According to new court documents, Stark violated a temporary restraining order when he welcomed visitors back on his property over Father's Day weekend.

CHARLESTOWN, Indiana — The founder of Wildlife in Need Tim Stark is accused of disobeying and disregarding the orders of the court. This week, he's set to face a Indiana judge, who will decide if he's in contempt of court. 

In court documents, the Indiana attorney general's office wrote Stark "has an extensive history of disobeying court orders, the rules governing litigants, federal laws, and willful disrespect for judicial process."

Last week, a social media post invited the community to Stark's Southern Indiana property for a show and tour of the facility. The post went up after the USDA revoked Stark's exhibitor's license, which is necessary to show animals 

The judge ordered Stark not to go through with the weekend events and filed restraining order but according to new paperwork filed in court, and multiple witnesses, Stark ignored the order.

He was also written up for another court violation- bringing new animals onto the property, including an ostrich and wolf puppies.
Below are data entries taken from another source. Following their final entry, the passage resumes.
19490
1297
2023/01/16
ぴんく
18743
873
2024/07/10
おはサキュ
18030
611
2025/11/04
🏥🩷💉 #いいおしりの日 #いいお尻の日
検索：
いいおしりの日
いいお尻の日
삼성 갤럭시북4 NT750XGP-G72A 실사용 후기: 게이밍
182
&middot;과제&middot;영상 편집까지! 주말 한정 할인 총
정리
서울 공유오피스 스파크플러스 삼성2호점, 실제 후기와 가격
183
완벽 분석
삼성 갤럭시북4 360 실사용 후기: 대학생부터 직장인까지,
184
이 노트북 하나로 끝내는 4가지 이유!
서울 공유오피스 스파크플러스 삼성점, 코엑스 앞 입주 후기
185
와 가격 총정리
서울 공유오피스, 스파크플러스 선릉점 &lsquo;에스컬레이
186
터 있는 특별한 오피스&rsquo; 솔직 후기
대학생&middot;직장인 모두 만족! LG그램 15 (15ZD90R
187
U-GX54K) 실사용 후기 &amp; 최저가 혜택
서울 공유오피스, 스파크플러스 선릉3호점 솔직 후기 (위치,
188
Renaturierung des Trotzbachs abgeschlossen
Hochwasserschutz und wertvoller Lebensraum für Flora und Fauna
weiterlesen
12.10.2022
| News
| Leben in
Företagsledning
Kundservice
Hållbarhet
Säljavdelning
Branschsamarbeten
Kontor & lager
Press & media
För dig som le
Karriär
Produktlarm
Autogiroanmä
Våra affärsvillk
Stark was ordered by the court not to bring any more animals on the property. 

This weekend, pictures showed Stark had new animals that weren't there on March 6, when multiple state inspectors filed onto the property for the first inspection in years. 

For now all animals are still on the property but the state says they plan to file a motion to have the animals removed in the near future.

Stark has a court date set in Indianapolis on Friday at 2:30 p.m.